1. Field of the Invention
The invention relates to a semiconductor composite device including a driven element such as a light-emitting thyristor and a driving circuit configured to drive the driven element, a method of manufacturing the semiconductor composite device, an optical print head including the semiconductor composite device, and an image forming apparatus such as an electrophotographic printer including the optical print head.
2. Description of Related Art
There has been known a conventional image forming apparatus such as an electrophotographic printer including an exposure device wherein plural light-emitting elements are arrayed. A light-emitting diode (hereinafter, referred to as a “LED”), an organic electroluminescence (hereinafter, referred to as an “organic EL”), a light-emitting thyristor, or the like is used as the light-emitting element.
In an art using a light-emitting thyristor, a driving circuit and the light-emitting thyristor(s) are provided in one-to-one or one-to-N (N<1). The light-emitting thyristor is controlled to be on or off, by switching on or off a driving current between the anode terminal (hereinafter, simply referred to as an anode) and the cathode terminal (hereinafter, simply referred to as a cathode) of the light-emitting thyristor. The emission energy (illumination intensity) of the light-emitting thyristor is determined by the value of the driving current. That is, the energy of light exposed from an exposure device having the light-emitting thyristors to a photosensitive drum is determined by the value of the driving current.
Since the light-emitting thyristor is generally formed of a compound semiconductor, it is inevitable that the illumination intensity of the light-emitting thyristors varies due to crystal defects in the compound semiconductor. Accordingly, non-uniform print density may occur in an image forming apparatus using the light-emitting thyristors made of the compound semiconductors. To solve this problem, there has been known a related art wherein an illumination intensity correction is executed by separately controlling the value of a driving current for each of light-emitting thyristors.

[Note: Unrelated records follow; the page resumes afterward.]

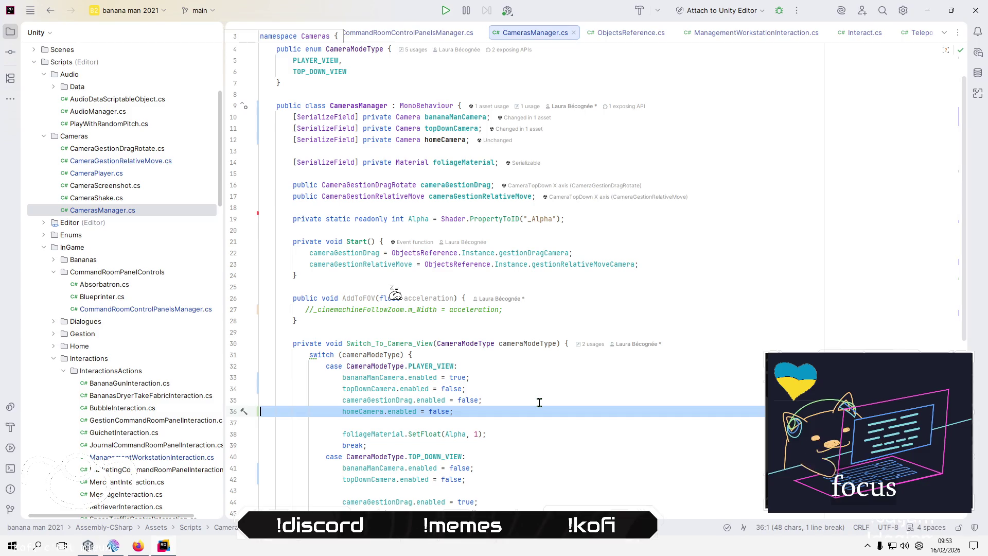
Paste the homeCamera disable line into the TOP_DOWN_VIEW case and review the code below.
scroll(540, 407, "down", 1)
left_click(533, 453)
key("ctrl+v")
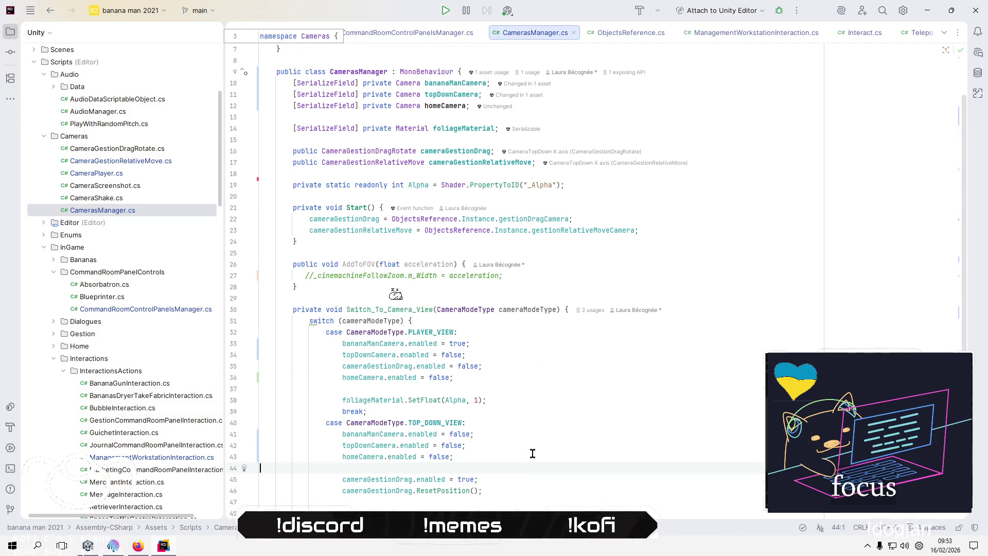
scroll(525, 427, "down", 3)
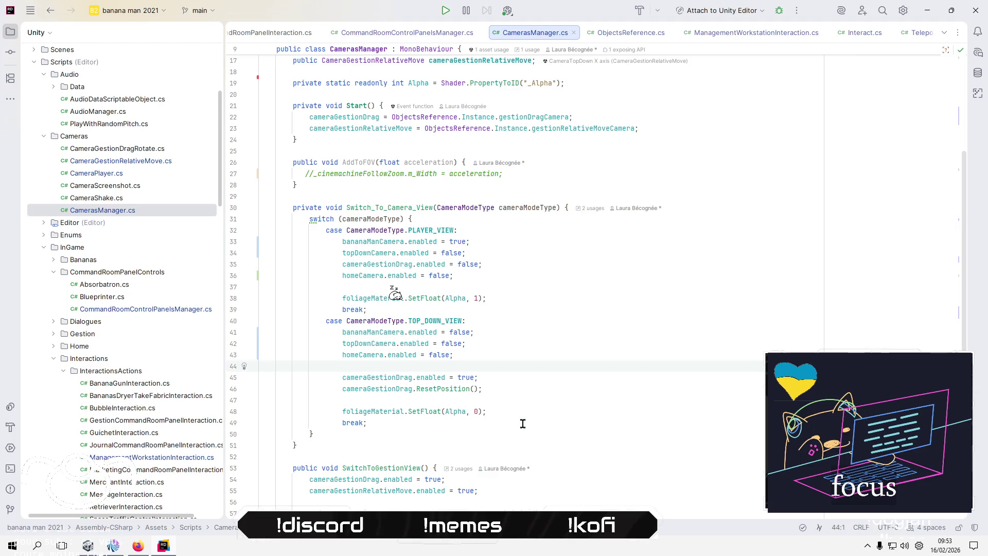
scroll(522, 423, "down", 2)
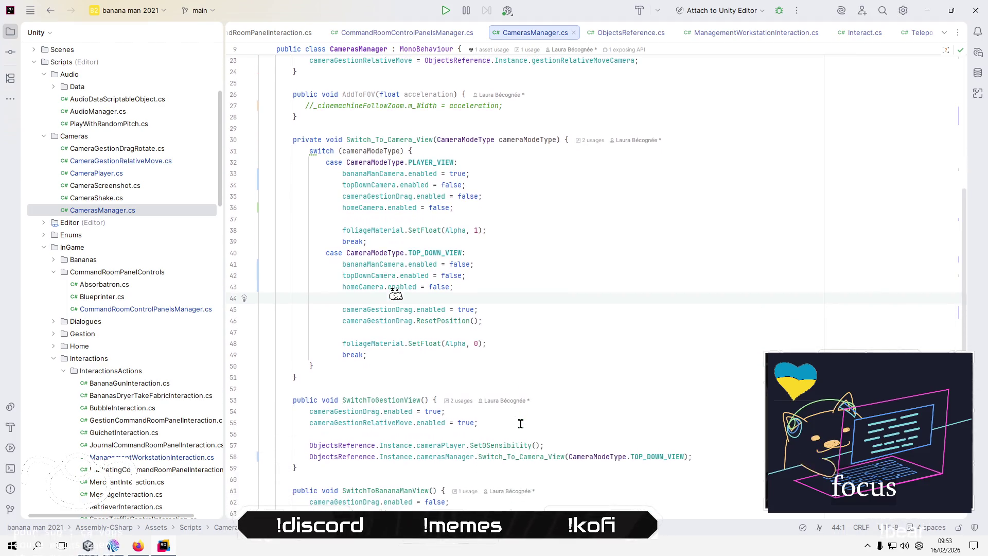
left_click(521, 424)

Japanese Patent Application Laid-Open No. 2007-81081 discloses a manufacturing method of a semiconductor composite device. In the manufacturing method, an epitaxial film (hereinafter, referred to as an “epi film”) is used. The epi film is formed by providing an epitaxial layer on a GaAs base member, forming a light-emitting thyristor within the epitaxial layer, and delaminating the epitaxial layer from the GaAs wafer base member to obtain a film as the epi film. The epi film is attached on a silicon wafer in which a driving circuit is formed. Then, the light-emitting thyristor and the driving circuit are electrically connected to each other with thin film wires. With this process, a semiconductor composite device in which the light-emitting thyristor and the driving circuit are integrated is obtained.
However, the conventional semiconductor composite device and the manufacturing method have the following problems (a) and (b).
(a) The semiconductor composite device is manufactured by: forming first metal wires by a photo-lithography method to electrically connect circuit elements of the driving circuit which were previously formed in the silicon wafer; attaching the epi film having therein the light-emitting thyristors onto the silicon wafer; and then forming second metal wires to electrically connect output terminals of the driving circuit to gates of the light-emitting thyristors. Accordingly, the two metal wire wiring steps are needed to manufacture the semiconductor composite device, and this increases the manufacturing cost.
(b) Since the first metal wires for the driving circuit are thin films mainly made of aluminum, which does not have high heat-resistance, it is difficult to execute a high-temperature process such as an impurity diffusion process after the epi-file is attached on the wafer.